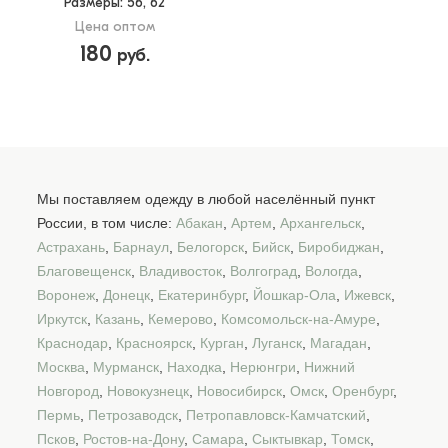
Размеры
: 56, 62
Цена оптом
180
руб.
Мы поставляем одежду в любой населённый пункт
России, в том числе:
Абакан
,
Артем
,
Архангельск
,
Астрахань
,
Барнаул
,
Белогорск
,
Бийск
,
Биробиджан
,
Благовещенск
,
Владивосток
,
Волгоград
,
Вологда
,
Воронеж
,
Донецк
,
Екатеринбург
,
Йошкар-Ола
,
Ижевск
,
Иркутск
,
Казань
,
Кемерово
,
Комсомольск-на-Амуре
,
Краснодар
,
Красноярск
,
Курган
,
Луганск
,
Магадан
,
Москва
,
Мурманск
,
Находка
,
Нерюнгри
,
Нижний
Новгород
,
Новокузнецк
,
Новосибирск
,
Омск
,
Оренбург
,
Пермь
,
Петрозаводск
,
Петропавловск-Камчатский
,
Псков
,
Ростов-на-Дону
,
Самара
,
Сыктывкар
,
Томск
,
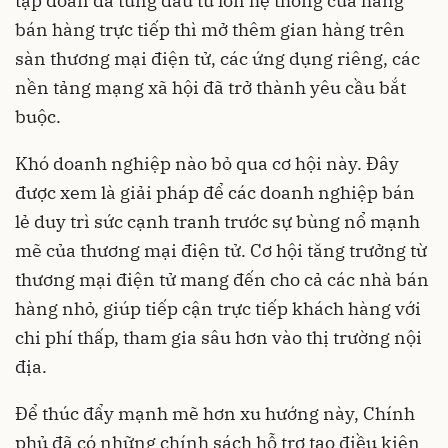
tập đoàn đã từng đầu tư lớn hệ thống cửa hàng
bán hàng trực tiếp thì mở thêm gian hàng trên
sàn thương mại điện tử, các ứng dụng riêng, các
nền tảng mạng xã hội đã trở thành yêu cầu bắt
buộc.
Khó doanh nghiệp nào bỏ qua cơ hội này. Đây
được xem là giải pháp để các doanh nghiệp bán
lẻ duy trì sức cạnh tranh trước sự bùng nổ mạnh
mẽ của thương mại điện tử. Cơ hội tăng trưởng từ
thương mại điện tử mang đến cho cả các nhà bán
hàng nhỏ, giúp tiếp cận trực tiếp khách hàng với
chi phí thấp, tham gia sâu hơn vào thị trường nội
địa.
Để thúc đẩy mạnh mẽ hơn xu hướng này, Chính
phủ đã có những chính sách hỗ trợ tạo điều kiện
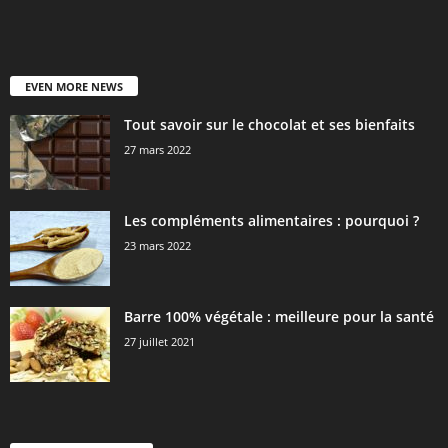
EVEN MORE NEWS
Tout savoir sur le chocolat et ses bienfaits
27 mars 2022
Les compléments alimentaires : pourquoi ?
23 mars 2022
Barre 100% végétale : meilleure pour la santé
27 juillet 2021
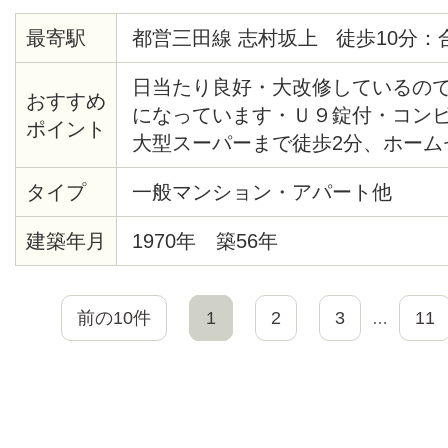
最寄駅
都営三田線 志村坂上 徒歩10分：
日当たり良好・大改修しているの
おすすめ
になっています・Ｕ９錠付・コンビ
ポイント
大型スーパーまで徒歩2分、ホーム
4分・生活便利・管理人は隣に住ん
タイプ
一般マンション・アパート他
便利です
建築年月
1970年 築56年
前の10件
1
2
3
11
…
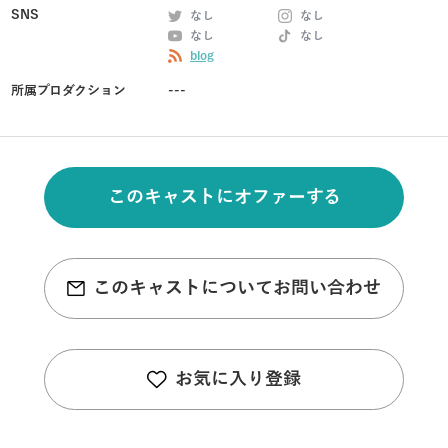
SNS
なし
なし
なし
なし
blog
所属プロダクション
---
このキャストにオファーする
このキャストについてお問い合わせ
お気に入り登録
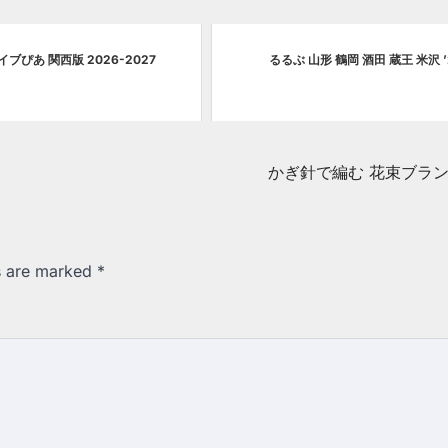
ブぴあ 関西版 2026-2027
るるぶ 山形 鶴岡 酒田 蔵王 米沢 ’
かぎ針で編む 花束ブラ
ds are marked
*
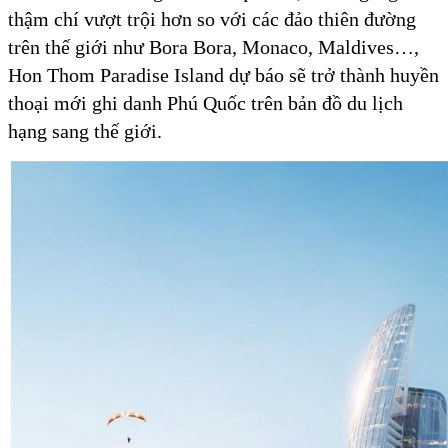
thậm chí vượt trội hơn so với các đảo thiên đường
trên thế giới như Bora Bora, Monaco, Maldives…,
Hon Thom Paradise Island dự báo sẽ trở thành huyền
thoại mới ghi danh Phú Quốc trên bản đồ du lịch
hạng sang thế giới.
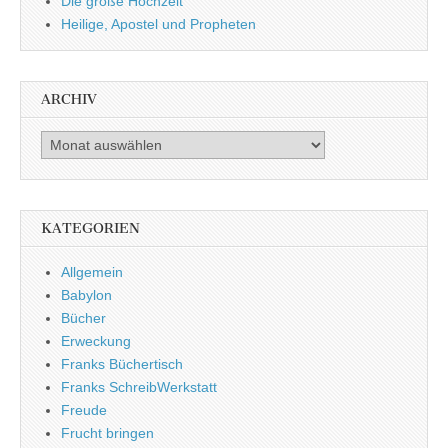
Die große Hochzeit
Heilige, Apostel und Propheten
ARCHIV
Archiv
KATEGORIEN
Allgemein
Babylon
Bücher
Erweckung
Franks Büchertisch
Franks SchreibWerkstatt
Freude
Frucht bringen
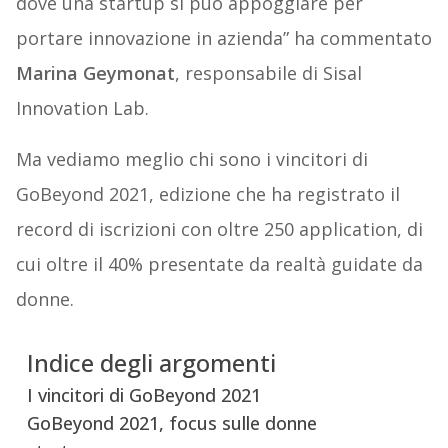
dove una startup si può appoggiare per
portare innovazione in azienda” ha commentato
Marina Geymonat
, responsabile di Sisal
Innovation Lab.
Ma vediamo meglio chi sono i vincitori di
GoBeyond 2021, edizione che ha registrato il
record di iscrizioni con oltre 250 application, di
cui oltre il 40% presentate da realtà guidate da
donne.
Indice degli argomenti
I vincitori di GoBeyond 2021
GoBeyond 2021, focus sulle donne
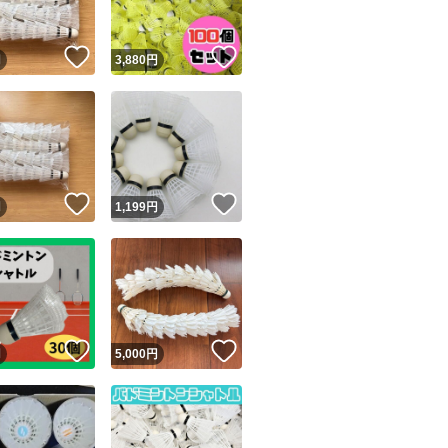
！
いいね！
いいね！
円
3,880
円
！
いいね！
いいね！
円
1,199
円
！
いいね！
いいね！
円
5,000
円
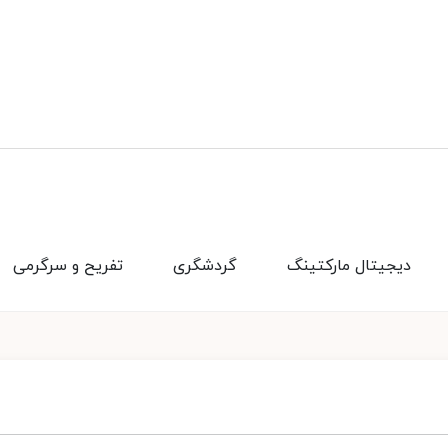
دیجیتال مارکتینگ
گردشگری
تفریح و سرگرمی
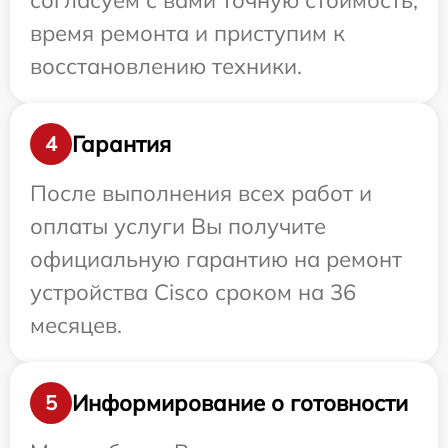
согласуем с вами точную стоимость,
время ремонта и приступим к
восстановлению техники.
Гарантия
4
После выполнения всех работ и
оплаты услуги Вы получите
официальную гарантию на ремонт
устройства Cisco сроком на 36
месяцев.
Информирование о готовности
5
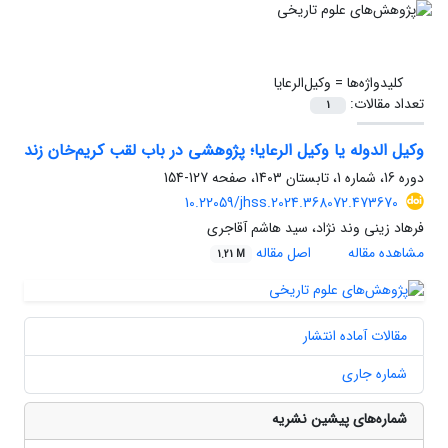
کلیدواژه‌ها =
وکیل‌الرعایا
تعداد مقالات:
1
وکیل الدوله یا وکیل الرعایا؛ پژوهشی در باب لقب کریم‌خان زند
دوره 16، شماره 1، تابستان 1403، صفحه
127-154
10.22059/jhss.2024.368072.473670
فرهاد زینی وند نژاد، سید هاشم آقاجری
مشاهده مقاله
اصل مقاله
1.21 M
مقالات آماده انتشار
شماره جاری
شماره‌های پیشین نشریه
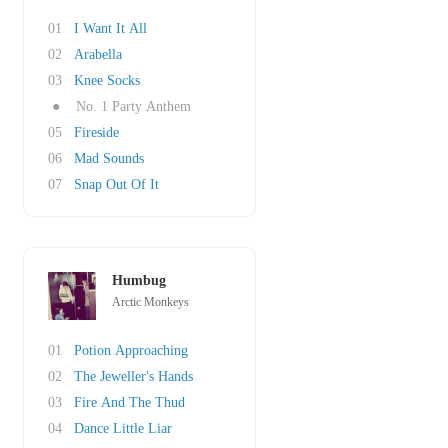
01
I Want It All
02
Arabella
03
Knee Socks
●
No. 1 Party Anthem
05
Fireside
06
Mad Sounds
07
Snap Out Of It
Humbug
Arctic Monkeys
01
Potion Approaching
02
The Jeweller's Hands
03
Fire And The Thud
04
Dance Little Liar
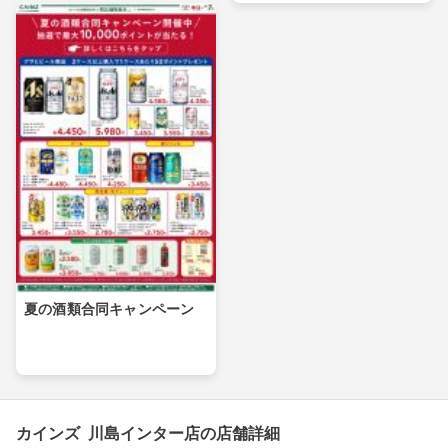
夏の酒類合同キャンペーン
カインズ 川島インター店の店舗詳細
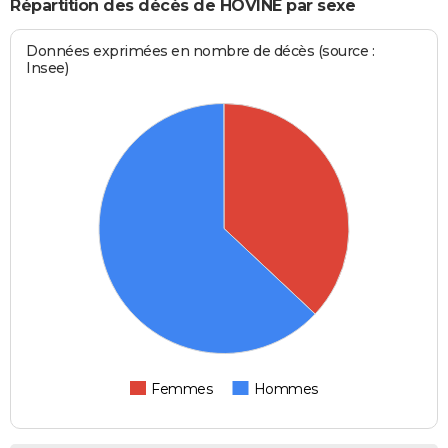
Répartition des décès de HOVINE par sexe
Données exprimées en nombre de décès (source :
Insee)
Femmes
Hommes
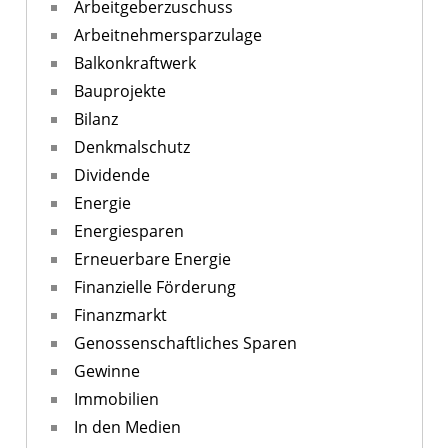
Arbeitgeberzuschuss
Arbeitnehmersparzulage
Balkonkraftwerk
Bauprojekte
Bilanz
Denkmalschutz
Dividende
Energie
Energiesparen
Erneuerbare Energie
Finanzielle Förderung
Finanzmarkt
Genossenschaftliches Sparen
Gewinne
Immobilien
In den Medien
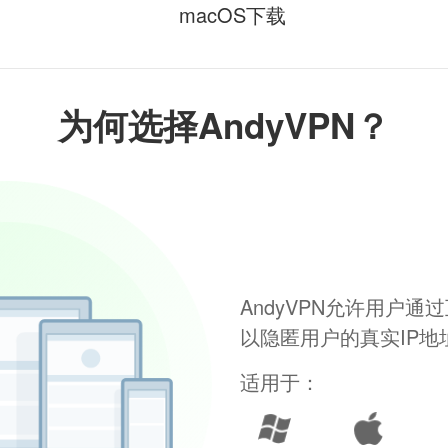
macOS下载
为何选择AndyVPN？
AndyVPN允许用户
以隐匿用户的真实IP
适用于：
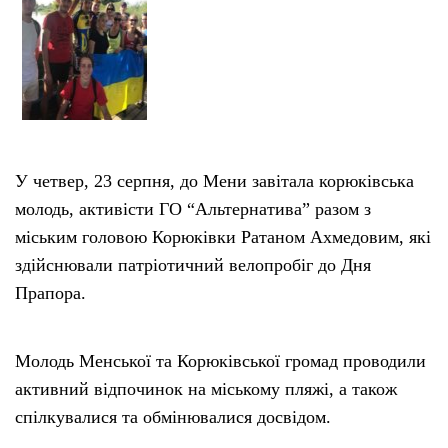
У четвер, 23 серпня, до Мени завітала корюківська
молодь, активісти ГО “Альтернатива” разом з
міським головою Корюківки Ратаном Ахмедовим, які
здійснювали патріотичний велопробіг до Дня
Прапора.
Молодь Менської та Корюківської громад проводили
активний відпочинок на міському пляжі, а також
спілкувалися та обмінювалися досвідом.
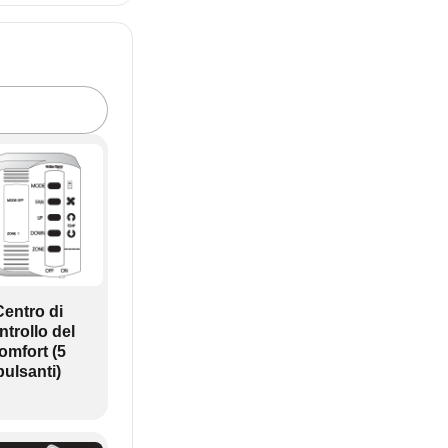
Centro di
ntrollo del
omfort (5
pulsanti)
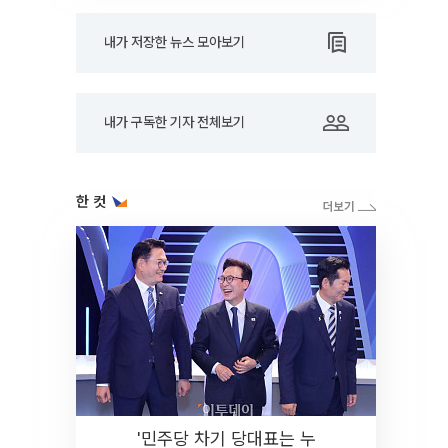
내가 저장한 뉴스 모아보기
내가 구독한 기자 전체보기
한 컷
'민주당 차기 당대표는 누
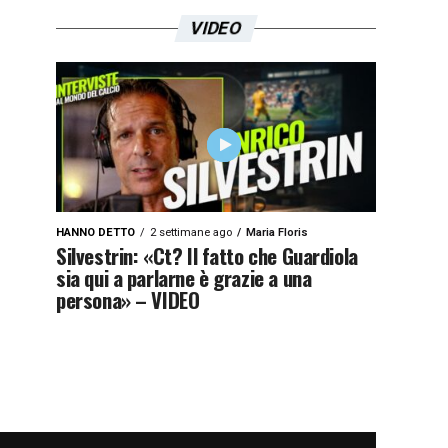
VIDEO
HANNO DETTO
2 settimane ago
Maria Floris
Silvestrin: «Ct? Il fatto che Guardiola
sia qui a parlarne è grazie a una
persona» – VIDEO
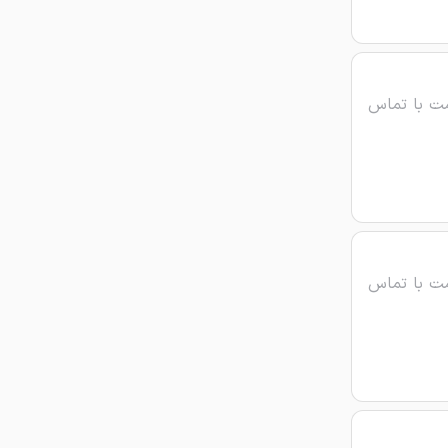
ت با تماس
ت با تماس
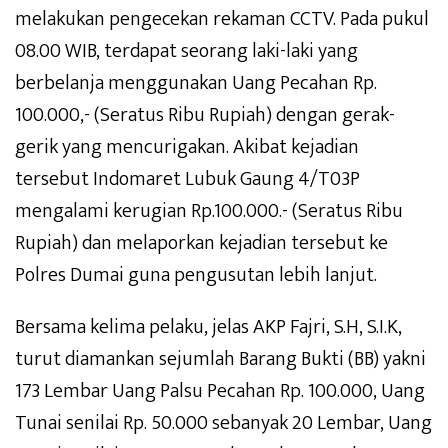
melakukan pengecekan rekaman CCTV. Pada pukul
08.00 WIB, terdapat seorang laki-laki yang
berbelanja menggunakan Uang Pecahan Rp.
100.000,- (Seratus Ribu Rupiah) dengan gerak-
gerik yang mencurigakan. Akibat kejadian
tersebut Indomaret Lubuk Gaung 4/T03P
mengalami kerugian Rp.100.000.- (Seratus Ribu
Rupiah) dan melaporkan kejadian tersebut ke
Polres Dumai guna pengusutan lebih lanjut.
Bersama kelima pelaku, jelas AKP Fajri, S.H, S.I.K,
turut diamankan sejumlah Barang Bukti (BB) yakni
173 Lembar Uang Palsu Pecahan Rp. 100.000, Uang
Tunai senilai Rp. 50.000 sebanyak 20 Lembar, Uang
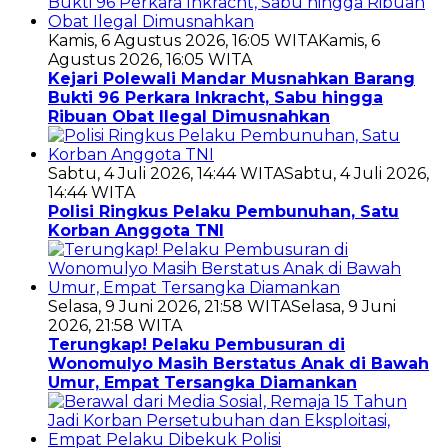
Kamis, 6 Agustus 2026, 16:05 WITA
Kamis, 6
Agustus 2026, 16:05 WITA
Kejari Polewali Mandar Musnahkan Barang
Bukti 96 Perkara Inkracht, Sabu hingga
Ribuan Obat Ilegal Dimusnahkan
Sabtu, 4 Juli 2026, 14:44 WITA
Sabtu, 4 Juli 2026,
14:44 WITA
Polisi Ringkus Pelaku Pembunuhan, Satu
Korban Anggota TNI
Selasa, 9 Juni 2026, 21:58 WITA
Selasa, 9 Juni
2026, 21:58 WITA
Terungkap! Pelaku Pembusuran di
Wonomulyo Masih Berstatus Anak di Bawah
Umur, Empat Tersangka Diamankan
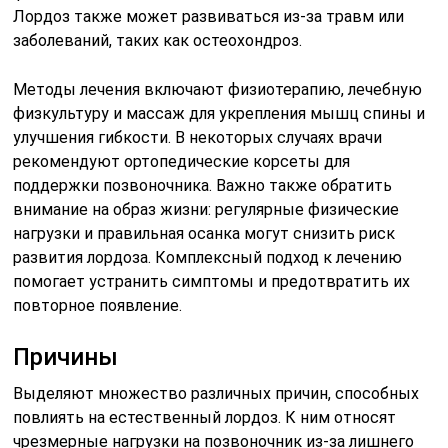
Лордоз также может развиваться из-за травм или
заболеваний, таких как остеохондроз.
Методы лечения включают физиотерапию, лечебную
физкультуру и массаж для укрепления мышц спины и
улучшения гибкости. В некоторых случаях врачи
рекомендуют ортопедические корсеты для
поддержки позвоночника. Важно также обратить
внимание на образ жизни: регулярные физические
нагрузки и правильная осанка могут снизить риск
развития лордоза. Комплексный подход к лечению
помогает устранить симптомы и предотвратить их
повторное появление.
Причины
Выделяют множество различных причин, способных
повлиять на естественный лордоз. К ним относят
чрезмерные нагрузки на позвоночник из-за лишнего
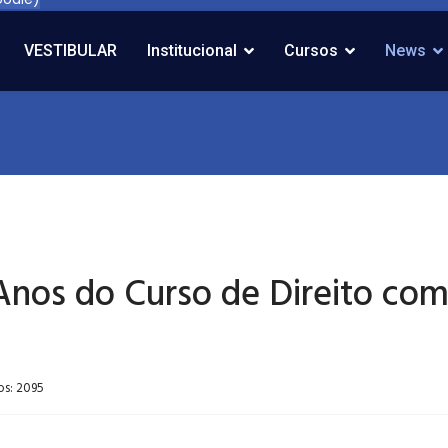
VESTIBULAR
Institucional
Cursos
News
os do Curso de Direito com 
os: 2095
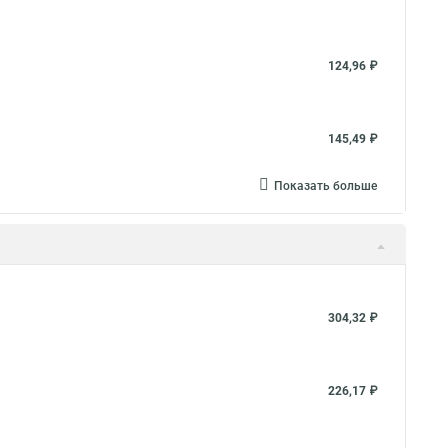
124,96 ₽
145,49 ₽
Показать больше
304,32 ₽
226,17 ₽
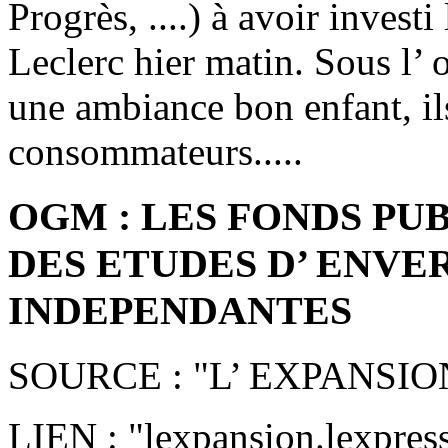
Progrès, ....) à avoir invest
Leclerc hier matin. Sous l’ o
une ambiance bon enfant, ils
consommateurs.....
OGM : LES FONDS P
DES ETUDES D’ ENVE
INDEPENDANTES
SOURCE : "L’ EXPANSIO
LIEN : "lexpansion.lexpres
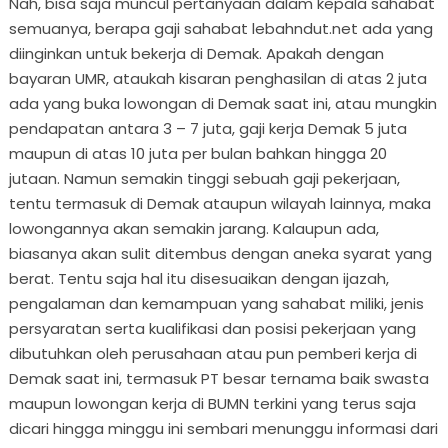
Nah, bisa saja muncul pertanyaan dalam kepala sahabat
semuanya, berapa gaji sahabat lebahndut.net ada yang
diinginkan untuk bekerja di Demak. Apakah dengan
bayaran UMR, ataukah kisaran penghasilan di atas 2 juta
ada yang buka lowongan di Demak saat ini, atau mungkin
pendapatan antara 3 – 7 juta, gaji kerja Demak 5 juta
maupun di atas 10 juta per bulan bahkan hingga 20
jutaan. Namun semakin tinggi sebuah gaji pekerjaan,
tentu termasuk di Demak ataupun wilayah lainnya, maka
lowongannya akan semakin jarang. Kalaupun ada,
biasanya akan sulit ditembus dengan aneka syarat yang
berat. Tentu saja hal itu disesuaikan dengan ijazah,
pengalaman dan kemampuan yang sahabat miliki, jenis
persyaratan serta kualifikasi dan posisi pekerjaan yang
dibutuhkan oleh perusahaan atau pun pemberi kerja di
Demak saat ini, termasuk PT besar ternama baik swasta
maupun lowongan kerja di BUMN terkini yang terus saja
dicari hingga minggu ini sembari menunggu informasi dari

__About this task__
From the records above, copy only the lines starting with the line that holds "sàn thương mại" and going on through the line that holds "lẻ duy trì", exactly as written.

__Problem solution__
sàn thương mại điện tử, các ứng dụng riêng, các
nền tảng mạng xã hội đã trở thành yêu cầu bắt
buộc.
Khó doanh nghiệp nào bỏ qua cơ hội này. Đây
được xem là giải pháp để các doanh nghiệp bán
lẻ duy trì sức cạnh tranh trước sự bùng nổ mạnh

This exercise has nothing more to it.